Extract, word for word, each line from the line holding "CGI，DGFiP 2025年税率）。" through the end of the records. Omit every picture.

▶ RECORD EXCERPTS:
┄┄┄┄┄┄

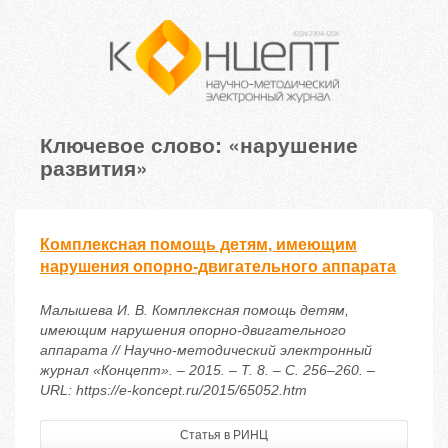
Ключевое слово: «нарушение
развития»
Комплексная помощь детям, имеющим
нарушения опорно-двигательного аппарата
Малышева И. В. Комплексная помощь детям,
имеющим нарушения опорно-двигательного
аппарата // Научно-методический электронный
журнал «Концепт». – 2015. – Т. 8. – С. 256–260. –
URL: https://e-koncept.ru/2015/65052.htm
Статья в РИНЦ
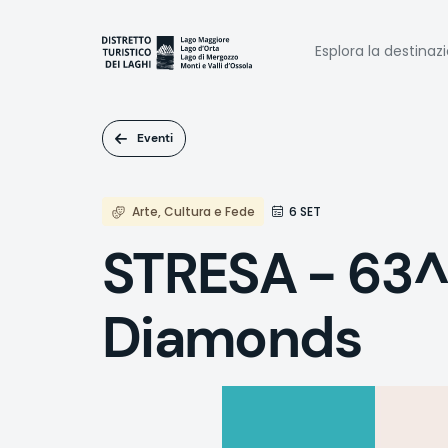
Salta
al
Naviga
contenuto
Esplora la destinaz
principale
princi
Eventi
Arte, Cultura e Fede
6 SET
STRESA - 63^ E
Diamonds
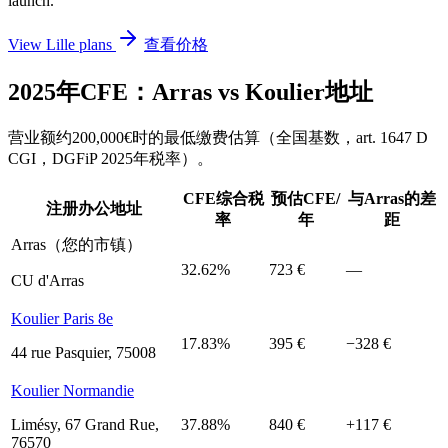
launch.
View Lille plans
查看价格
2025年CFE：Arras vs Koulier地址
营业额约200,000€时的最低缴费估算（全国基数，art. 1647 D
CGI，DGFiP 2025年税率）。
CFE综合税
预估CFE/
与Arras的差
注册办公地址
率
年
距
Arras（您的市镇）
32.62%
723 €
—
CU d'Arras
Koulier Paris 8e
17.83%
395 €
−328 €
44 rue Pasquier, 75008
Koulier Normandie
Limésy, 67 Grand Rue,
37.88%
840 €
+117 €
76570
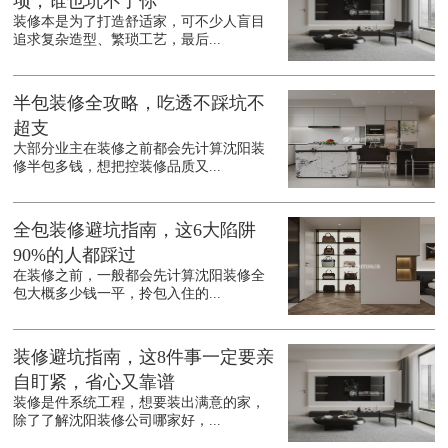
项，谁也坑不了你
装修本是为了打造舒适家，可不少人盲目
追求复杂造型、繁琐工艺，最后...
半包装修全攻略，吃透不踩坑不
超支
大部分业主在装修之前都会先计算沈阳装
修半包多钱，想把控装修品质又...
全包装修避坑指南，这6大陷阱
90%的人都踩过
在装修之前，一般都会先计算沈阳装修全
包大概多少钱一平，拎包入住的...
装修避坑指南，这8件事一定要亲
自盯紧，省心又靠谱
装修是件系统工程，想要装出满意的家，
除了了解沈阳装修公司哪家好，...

┄┄┄┄┄┄

▶ TASK SOLUTION:
CGI，DGFiP 2025年税率）。
CFE综合税
预估CFE/
与Arras的差
注册办公地址
率
年
距
Arras（您的市镇）
32.62%
723 €
—
CU d'Arras
Koulier Paris 8e
17.83%
395 €
−328 €
44 rue Pasquier, 75008
Koulier Normandie
Limésy, 67 Grand Rue,
37.88%
840 €
+117 €
76570
项，谁也坑不了你
装修本是为了打造舒适家，可不少人盲目
追求复杂造型、繁琐工艺，最后...
半包装修全攻略，吃透不踩坑不
超支
大部分业主在装修之前都会先计算沈阳装
修半包多钱，想把控装修品质又...
全包装修避坑指南，这6大陷阱
90%的人都踩过
在装修之前，一般都会先计算沈阳装修全
包大概多少钱一平，拎包入住的...
装修避坑指南，这8件事一定要亲
自盯紧，省心又靠谱
装修是件系统工程，想要装出满意的家，
除了了解沈阳装修公司哪家好，...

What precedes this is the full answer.